▸ **Instructions for the task**
Below this sentence is a listing; return exactly its lines from the one with "book [501,411,646,497] ->" to the one with "white game controller [1041,162,1119,225]", both kept, and nothing more.
Data for the task Block Start
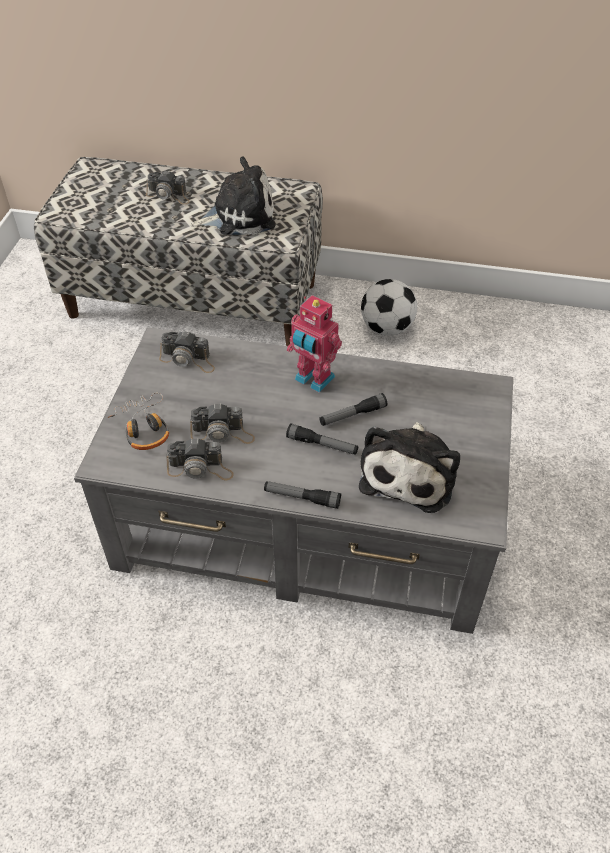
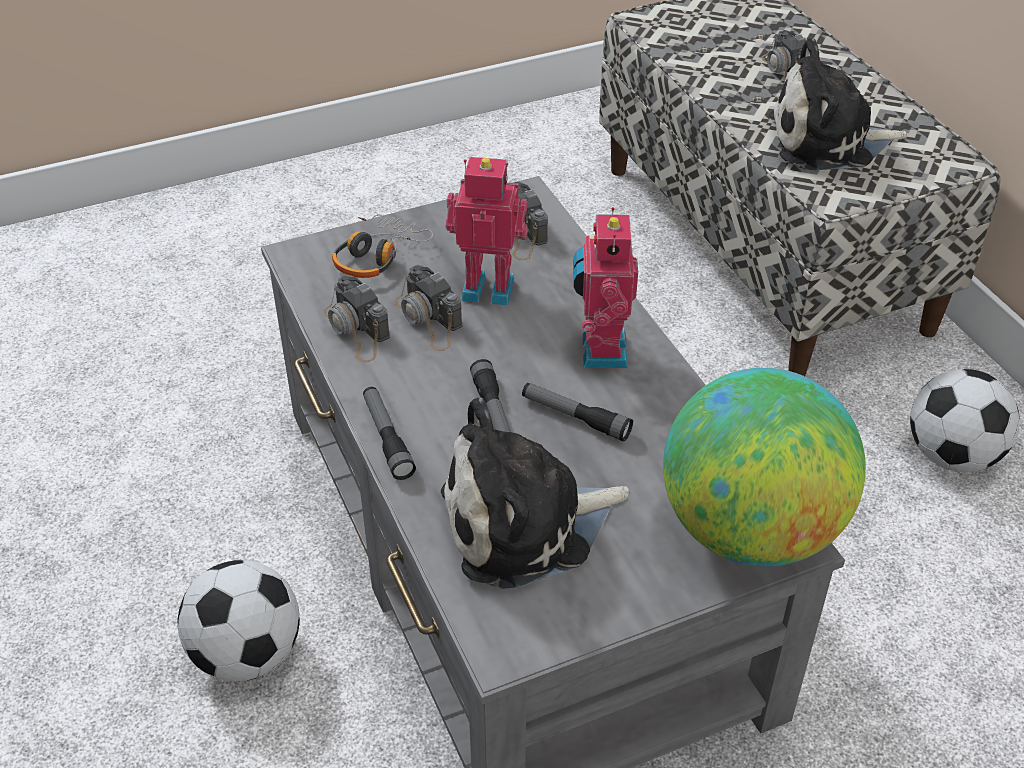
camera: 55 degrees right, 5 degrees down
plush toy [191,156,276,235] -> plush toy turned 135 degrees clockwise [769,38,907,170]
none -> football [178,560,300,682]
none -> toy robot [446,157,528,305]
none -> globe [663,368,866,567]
Data for the task Block End
Data for the task Block Start
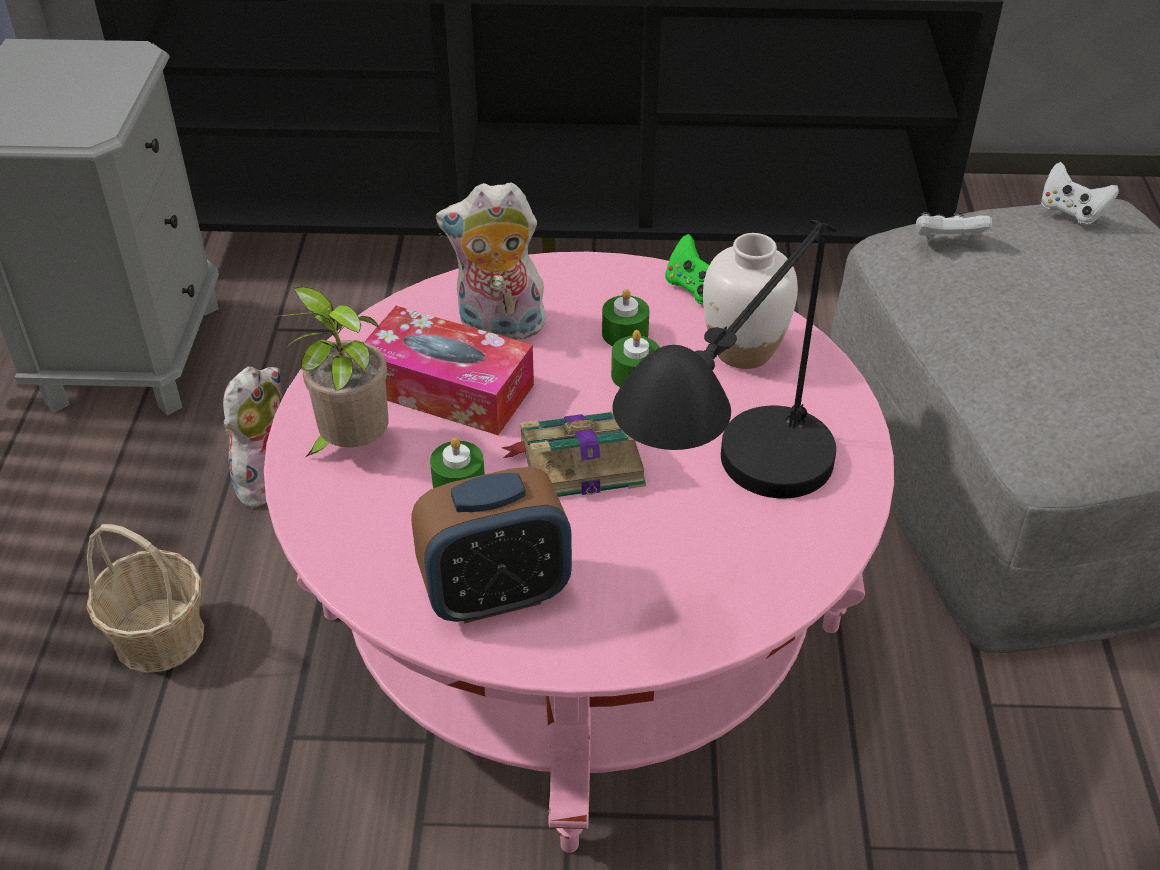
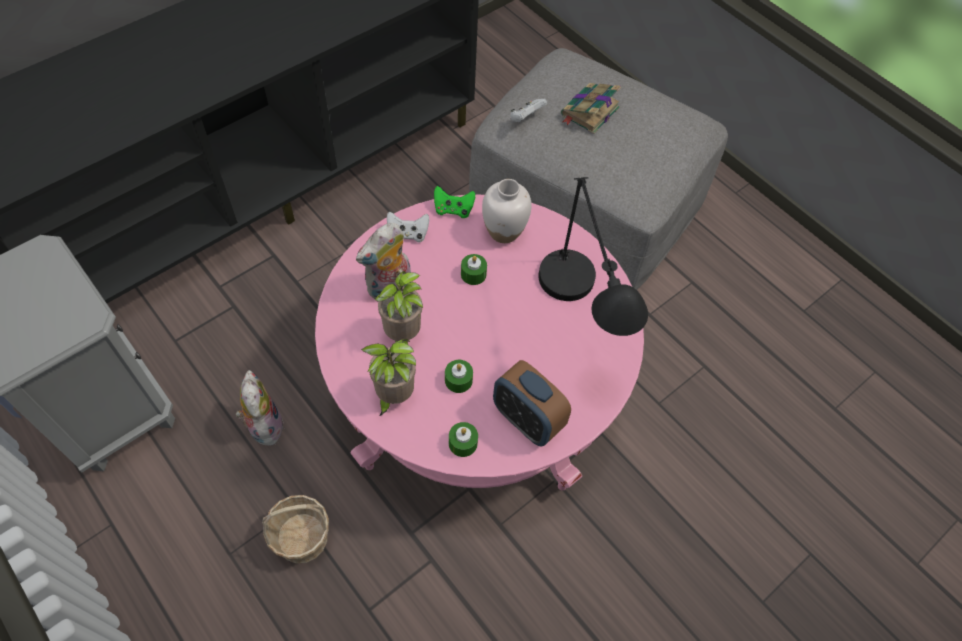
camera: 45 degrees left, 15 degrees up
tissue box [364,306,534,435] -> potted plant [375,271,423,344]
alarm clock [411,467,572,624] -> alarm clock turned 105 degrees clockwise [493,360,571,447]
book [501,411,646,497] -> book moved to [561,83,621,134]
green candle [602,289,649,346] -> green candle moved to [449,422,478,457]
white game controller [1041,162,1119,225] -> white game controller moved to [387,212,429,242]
Data for the task Block End
▸ **Answer for the task**
book [501,411,646,497] -> book moved to [561,83,621,134]
green candle [602,289,649,346] -> green candle moved to [449,422,478,457]
white game controller [1041,162,1119,225] -> white game controller moved to [387,212,429,242]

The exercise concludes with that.